Though representatives of European nations still were pushing for a more liberal stance and some developing countries wanted a more conservative posture, negotiators for both the United States and the Vatican Saturday said they would settle for a reaffirmation of the compromise position on abortion and reproductive rights worked out in Cairo at the World Conference on Population and Development.
The Cairo agreement endorsed making safe abortions available to women in nations where abortion is not against national or local laws; it stressed simultaneously that abortion should not be promoted as a method of family planning and that recourse to abortion should be reduced by making expanded and improved family planning services available.
The peace between the Americans and the church seemingly assures that there will be no strong movement here to roll back or broaden those provisions in the document that 40,000 women’s advocates came to China to produce.
“This meeting should be focused on the real problems of the world’s women, not just stuck on a few issues,” Janne Haaland Matlary, one of the Vatican’s chief negotiators at the women’s conference, said in an interview. “We are very happy with the public statements made by the Americans.”

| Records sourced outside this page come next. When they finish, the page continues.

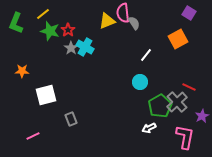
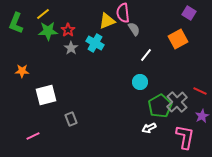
gray semicircle: moved 6 px down
green star: moved 2 px left; rotated 18 degrees counterclockwise
cyan cross: moved 10 px right, 4 px up
red line: moved 11 px right, 4 px down
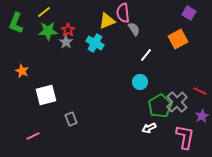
yellow line: moved 1 px right, 2 px up
gray star: moved 5 px left, 6 px up
orange star: rotated 24 degrees clockwise
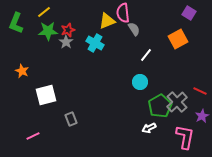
red star: rotated 16 degrees clockwise
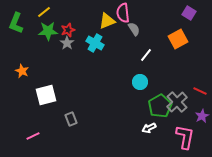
gray star: moved 1 px right, 1 px down
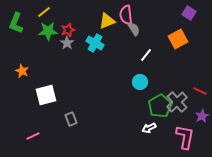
pink semicircle: moved 3 px right, 2 px down
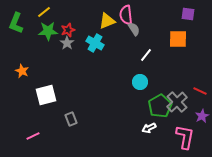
purple square: moved 1 px left, 1 px down; rotated 24 degrees counterclockwise
orange square: rotated 30 degrees clockwise
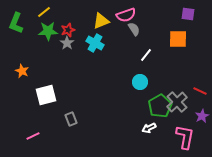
pink semicircle: rotated 102 degrees counterclockwise
yellow triangle: moved 6 px left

Geraldine Ferraro, vice chairman of the U.S. delegation, said that “we want to maintain the Cairo document. We don’t want to go back, and we don’t want to reopen it. Our delegation is reaching out to the Holy See, reaching out to the Islamic countries which have any problem” to avoid conflict.
“We have to find common ground, find a consensus,” Ferraro said. “I think we’ll have it before we leave here.”
U.S. delegates say their top priorities are to broaden the understanding of women’s rights as universal human rights, and to push for women’s equality in access to health care, education and employment. Vatican negotiators say their priorities are to urge equal access to education, to advocate greater rewards for women who stay in the home, and to oppose the preference for boys that leads to abortions and killings of girls in many countries.
Like the Cairo document, the language being negotiated here will not be binding on the 180-plus nations participating in the drafting process. Nevertheless, delegates and activists say, it is of tremendous importance for setting moral standards and influencing the social climate in countries around the world.
“In the U.N. context, if you repeat language more than once, you lock it in,” said Donna Shalala, secretary of health and human services. “Don’t try to get me into a box on the reproductive health issue. There is much here that goes beyond Cairo” in other areas. “We already have achieved considerable consensus on topics that have never before been so substantively dealt with in a U.N. document.”